My retirement account is invested almost entirely in an index fund that tracks the S&P 500 Index. Many people would consider this too volatile an investment approach but I’m okay with it because these aren’t the only funds I am putting aside for retirement (although they are the bulk). My other funds are in other types of investments, such as real estate and bonds funds, which balances out the volatility.
Investing in Index Funds doesn’t keep the value of your account from going up and down because markets go up and down. But all the companies that you own a sliver of through the Index Fund are unlikely to lose most or all of their value at the same time, so the ups and downs will be tempered.
Don’t get me wrong: day-to-day fluctuations can still be gut-wrenching (which is why I don’t check my balances daily!). Even year-to-year results can cause you to wonder if it is worth it. Over the long-term, however, the results have been positive. In the end, the market has always gone up more than it’s gone down.
I’m also less worried about market fluctuations because I am still about nine years out from retirement. As I get closer to the date when I will actually start needing to live off of these funds, I will gradually move the amounts I will need to less volatile investments.
DISCLAIMER: This is not investment advice. Educate yourself to figure out the investment strategy that works for you in the sense that you see growth but can also sleep at night.
For example, when the stock market fell in March 2020 after the beginning of the COVID lock down, the value of the investments in my retirement account dropped by as much as $120k. Not only did I not panic, I honestly didn’t even notice. I was really busy at work and very worried about what was happening with the virus. I knew the stock market had fallen but it wasn’t until December of 2020 (by which time the market had recovered) that I went back to look at what had happened to my account.
Would such a drastic drop have had you selling and/or kept you up at night? Factor that in when you design your strategy.
How Debt Factors Into Savings
Debt is not a moral failing, but it can limit your options, especially when it comes to being able to invest for retirement.

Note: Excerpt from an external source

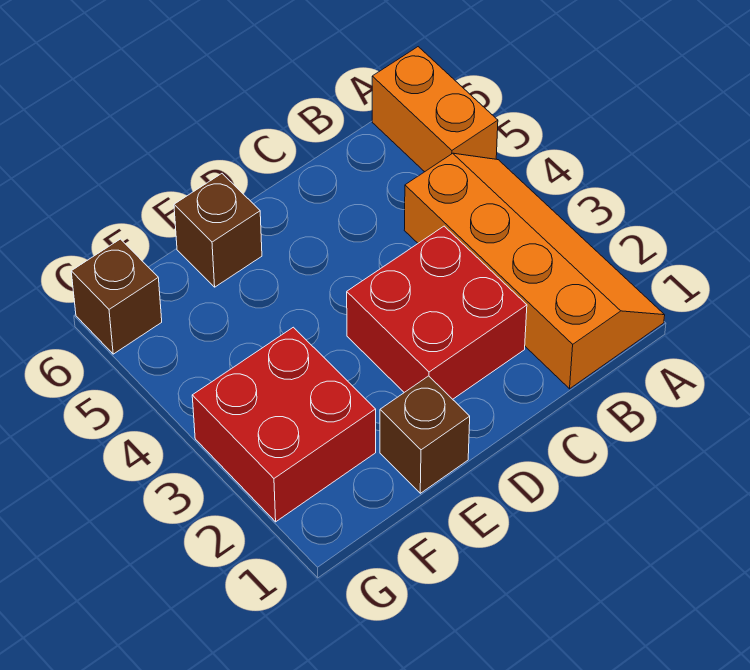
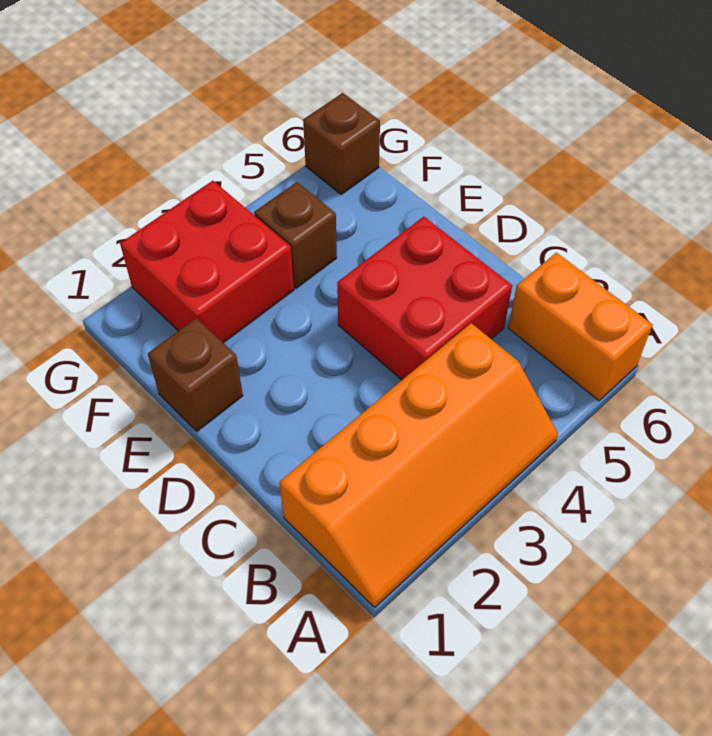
orange 1x2 brick [372,47,498,172] -> orange 1x2 brick turned to [508,253,653,401]
red 2x2 brick [347,226,527,399] -> red 2x2 brick moved to [337,217,512,380]
brown 1x1 brick [174,174,262,287] -> brown 1x1 brick moved to [254,182,337,288]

In my case, I had to make payments on my car loan, student loans, home equity loan, and credit cards each month, which meant this money was not available for other purposes including investing. And it is why, when I finally got out of non-mortgage debt, I was able to start maxing out contributions to my workplace retirement account up to the IRS limit. More money meant more shares which meant when the value of those shares increased in 2019, the value of my retirement account grew (by a lot!).
Didn’t Start 15 Years Ago? Then Start Today
Maybe you’re reading this and thinking, “I am so behind! I should’ve started ages ago!”. Well, maybe you should have. But, while starting before today might have been the best thing, starting today is for sure the second-best thing.
Take someone who is my age with nothing saved but who has a decent salary and the desire to build her wealth to support her in retirement. This would mean she is 48 and in 15 years, will be 63. That’s still young. And if she is willing to continue working until she is at least 65, she could contribute even more to her retirement accounts, postpone taking Social Security a few more years so she could maximize her benefit, and also be eligible for Medicare so she wouldn’t have to worry about finding health insurance.
Fifteen years is (hopefully) going to pass no matter what. Putting even small amounts aside today could really add up to something.
I really hope you found this post as motivating as the one I read all those years ago was for me. Too many single women in retirement rely solely on Social Security and that’s just not enough for most people.
Putting money aside today and investing for the long term can actually lead to something. It may take time, especially in those early years, but you will see progress if you stick with it.